Consider a partial differential equation that is of the following form: \begin{equation} (-\partial_x^2+g(x))f(x, t)=i\partial_tf(x, t) \end{equation} where $g(x)$ is a real function. Suppose that $f(x, t=0)=f_1(x)$ and $f(x, t=T)=f_2(x)$. Is it possible to reconstruct $g(x)$ from $f_1(x)$, $f_2(x)$ and $T$? If so, how to do it and is the solution unique?

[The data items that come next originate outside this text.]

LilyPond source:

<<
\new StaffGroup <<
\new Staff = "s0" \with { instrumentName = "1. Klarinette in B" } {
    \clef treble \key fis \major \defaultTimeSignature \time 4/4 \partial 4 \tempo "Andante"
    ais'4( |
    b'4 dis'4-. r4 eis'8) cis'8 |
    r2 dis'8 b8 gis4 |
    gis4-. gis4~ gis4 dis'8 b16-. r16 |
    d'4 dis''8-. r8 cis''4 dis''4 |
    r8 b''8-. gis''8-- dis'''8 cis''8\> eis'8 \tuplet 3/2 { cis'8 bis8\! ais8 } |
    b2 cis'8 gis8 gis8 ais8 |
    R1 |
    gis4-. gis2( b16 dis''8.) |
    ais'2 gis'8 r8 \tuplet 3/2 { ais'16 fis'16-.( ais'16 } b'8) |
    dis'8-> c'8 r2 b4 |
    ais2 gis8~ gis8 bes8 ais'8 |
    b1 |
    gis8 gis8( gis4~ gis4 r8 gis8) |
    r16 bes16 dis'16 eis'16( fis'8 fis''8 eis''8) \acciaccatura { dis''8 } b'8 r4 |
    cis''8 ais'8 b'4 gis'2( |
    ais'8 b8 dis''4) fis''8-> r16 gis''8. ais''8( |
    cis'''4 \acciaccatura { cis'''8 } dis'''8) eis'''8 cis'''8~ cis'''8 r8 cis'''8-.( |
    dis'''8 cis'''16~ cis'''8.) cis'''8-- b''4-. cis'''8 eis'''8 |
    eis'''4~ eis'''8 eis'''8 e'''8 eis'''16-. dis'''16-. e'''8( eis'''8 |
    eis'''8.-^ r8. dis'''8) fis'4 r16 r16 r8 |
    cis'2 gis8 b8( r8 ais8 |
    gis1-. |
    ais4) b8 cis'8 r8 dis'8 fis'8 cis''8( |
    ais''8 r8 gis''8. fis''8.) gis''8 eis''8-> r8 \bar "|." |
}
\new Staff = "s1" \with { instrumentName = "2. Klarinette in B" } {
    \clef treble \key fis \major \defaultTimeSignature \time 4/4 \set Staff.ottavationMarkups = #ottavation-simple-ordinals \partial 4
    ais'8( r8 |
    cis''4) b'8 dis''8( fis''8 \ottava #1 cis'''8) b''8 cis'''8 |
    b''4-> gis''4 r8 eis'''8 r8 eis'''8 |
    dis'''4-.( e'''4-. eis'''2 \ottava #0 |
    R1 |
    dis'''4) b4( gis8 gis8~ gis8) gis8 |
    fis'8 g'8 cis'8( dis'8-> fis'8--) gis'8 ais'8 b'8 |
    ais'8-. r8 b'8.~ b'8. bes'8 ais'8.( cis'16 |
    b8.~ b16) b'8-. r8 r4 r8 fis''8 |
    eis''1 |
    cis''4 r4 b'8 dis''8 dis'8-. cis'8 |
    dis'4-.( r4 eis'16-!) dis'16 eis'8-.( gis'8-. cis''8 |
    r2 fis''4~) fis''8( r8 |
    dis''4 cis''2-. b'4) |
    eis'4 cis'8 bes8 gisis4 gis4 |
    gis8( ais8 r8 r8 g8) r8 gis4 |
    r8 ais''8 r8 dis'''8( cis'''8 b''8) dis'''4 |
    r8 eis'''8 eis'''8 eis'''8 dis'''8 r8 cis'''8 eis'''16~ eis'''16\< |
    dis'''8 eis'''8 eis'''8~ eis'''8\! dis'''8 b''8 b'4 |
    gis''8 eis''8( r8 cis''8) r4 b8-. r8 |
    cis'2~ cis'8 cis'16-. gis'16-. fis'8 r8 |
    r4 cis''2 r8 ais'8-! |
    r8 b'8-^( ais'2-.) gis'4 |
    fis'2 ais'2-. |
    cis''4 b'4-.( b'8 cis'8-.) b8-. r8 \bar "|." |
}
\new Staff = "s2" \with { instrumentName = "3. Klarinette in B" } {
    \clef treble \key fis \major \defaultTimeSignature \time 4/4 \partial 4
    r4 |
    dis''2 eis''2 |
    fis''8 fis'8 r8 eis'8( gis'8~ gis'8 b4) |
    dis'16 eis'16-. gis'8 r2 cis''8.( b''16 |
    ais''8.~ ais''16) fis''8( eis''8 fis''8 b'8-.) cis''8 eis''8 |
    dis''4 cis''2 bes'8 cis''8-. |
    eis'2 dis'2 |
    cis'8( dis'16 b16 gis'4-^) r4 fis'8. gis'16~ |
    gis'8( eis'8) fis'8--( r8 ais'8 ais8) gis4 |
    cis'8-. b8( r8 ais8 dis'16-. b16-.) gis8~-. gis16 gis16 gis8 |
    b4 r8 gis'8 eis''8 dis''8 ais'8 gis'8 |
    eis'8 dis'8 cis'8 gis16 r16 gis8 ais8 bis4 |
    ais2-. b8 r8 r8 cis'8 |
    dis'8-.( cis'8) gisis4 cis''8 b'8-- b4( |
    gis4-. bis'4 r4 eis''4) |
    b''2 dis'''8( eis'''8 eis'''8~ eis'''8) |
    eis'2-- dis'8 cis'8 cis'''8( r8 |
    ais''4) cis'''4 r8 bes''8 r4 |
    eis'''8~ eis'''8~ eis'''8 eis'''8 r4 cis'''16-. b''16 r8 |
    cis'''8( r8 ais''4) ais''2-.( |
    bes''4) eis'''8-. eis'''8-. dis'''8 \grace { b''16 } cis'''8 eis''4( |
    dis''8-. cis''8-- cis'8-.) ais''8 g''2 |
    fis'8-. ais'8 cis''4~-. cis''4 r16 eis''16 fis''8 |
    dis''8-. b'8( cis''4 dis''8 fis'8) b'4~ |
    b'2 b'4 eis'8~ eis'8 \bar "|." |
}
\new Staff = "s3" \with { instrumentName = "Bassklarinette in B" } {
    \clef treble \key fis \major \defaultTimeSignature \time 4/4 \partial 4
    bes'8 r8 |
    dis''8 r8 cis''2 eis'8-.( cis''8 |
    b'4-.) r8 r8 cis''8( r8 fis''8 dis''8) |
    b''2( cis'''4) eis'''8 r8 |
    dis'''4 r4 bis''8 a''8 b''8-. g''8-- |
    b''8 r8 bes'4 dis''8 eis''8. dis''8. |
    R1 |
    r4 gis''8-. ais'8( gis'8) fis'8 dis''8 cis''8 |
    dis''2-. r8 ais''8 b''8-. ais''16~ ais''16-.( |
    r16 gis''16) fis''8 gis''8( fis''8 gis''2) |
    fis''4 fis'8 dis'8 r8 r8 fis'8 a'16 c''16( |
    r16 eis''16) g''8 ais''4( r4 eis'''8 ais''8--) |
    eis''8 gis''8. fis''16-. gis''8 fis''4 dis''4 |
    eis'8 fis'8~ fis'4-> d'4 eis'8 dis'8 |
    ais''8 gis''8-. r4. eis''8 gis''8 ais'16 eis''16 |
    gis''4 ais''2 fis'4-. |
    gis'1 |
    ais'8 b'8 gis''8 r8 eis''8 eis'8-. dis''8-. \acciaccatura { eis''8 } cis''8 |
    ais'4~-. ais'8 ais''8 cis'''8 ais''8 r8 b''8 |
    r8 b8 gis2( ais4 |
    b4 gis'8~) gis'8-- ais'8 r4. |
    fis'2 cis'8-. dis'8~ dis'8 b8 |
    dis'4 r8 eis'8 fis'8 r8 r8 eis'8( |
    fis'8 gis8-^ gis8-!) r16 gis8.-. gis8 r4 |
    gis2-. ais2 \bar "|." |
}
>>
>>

This question can also be formulated in terms of the Green's function of this problem. Here the Green's function $G(x, x', t)$ is defined such that \begin{equation} (-\partial_x^2+g(x))G(x, x', t)=i\partial_tG(x, x', t) \end{equation} with the initial condition $G(x, x' ,t=0)=\delta(x-x')$. Then the above problem becomes: from $f_1(x)$, $f_2(x)$ and $T$, is it possible to reconstruct $G(x, x', t)$? If so, how to do it and is the solution unique?
Such an inverse problem is usually ill-posed, but now there are some constraints on $G(x, x', t)$ (i.e. $G(x, x', t)$ is the solution of the above initial-value problem), maybe it is possible to find such a $G(x, x', t)$ almost uniquely.